ANEMIA, DIAMOND-BLACKFAN & TREATMENT
Definition: What is "Anemia, Diamond-Blackfan"?
Anemia, diamond-blackfan definition: Diamond-Blackfan anemia is a congenital erythroid aplasia, which is commonly present in infants. Patients with Diamond-Blackfan anemia have anemia (or low red blood cell counts). However, the remaining blood cells, such as white blood cells & platelets, have normal counts. Various congenital abnormalities may also occur with Diamond-Blackfan anemia patients.
Treatment: How to Treat "Anemia, Diamond-Blackfan"?
Diamond-Blackfan anemia treatments involve corticosteroids. In a study of 200 patients, over 80% responded to corticosteroids therapy. However, some side effects occur. Blood transfusions may also help treat severe cases of Diamond-Blackfan anemia. When remissions occur, steroid treatments are not recommended. For hematological aspects of Diamond-Blackfan anemia, bone marrow transplantation is needed. However, this type of treatment is only advised for transfusion-dependent patients because iron overloading or organ damage may occur.
Diagnosis of Diamond-Blackfan anemia involves an observation of anemia, low immature red blood cells counts & a dramatic loss of erythroid precursors in the bone marrow. These clinical features support the presence of congenital abnormalities, elevated fetal hemoglobin, macrocytosis, elevated adenosine deaminase levels in the red blood cells. Most patients of Diamond-Blackfan anemia are diagnosed during the first 2 years of life.

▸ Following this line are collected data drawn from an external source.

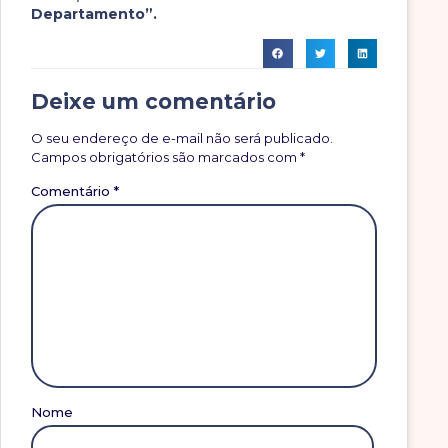
Departamento”.
Deixe um comentário
O seu endereço de e-mail não será publicado.
Campos obrigatórios são marcados com
*
Comentário
*
Nome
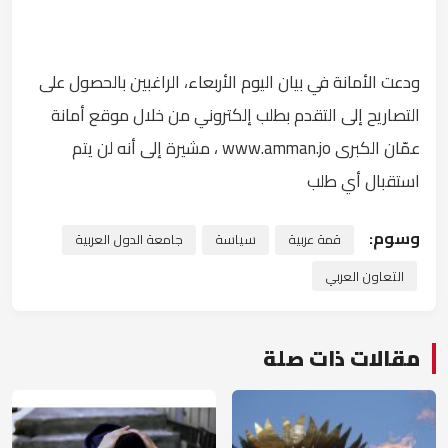
ودعت الأمانة في بيان اليوم الأربعاء، الراغبين بالحصول على
التصاريح إلى التقدم بطلب إلكتروني من خلال موقع أمانة
عمّان الكبرى www.amman.jo ، مشيرة إلى أنه لن يتم
استقبال أي طلب
وسوم:
قمة عربية
سياسة
جامعة الدول العربية
التعاون العربي
مقالات ذات صلة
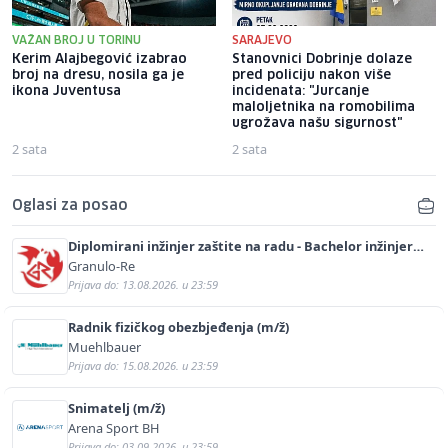
VAŽAN BROJ U TORINU
SARAJEVO
Kerim Alajbegović izabrao
Stanovnici Dobrinje dolaze
broj na dresu, nosila ga je
pred policiju nakon više
ikona Juventusa
incidenata: "Jurcanje
maloljetnika na romobilima
ugrožava našu sigurnost"
2 sata
2 sata
Oglasi za posao
Diplomirani inžinjer zaštite na radu - Bachelor inžinjer
sigurnosti i pomoći (m/ž)
Granulo-Re
Prijava do: 13.08.2026. u 23:59
Radnik fizičkog obezbjeđenja (m/ž)
Muehlbauer
Prijava do: 15.08.2026. u 23:59
Snimatelj (m/ž)
Arena Sport BH
Prijava do: 03.09.2026. u 23:59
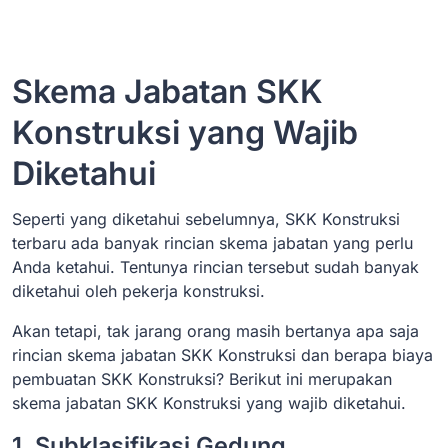
Skema Jabatan SKK
Konstruksi yang Wajib
Diketahui
Seperti yang diketahui sebelumnya, SKK Konstruksi
terbaru ada banyak rincian skema jabatan yang perlu
Anda ketahui. Tentunya rincian tersebut sudah banyak
diketahui oleh pekerja konstruksi.
Akan tetapi, tak jarang orang masih bertanya apa saja
rincian skema jabatan SKK Konstruksi dan berapa biaya
pembuatan SKK Konstruksi? Berikut ini merupakan
skema jabatan SKK Konstruksi yang wajib diketahui.
1. Subklasifikasi Gedung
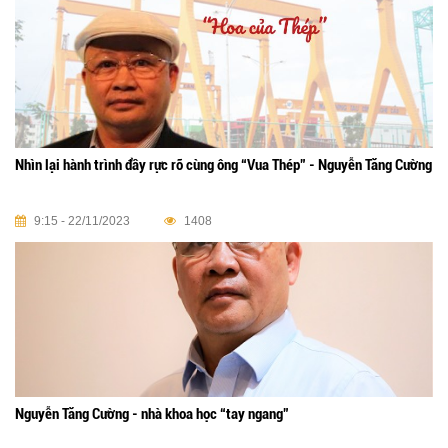
Nhìn lại hành trình đầy rực rỡ cùng ông “Vua Thép” - Nguyễn Tăng Cường
9:15 - 22/11/2023
1408
Nguyễn Tăng Cường - nhà khoa học “tay ngang”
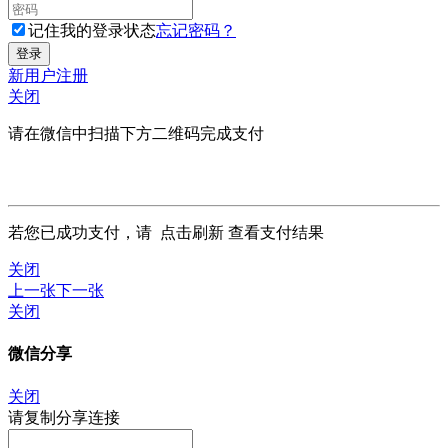
记住我的登录状态
忘记密码？
新用户注册
关闭
请在微信中扫描下方二维码完成支付
若您已成功支付，请
点击刷新
查看支付结果
关闭
上一张
下一张
关闭
微信分享
关闭
请复制分享连接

Diamond-Blackfan anemia is characterized by extremely low red blood cell counts (anemia) & a decrease in erythroid progenitors of the bone marrow. Almost 50% of Diamond-Blackfan anemia patients suffer from various congenital abnormalities, such as cleft plate, cardiac defects, upper limb & thumb abnormalities, craniofacial malformations & cardiac defects, urogenital malformations. Many patients of Diamond-Blackfan anemia have low birth weight & growth retardation. Diamond-Blackfan anemia suffers have a high risk of developing leukemia.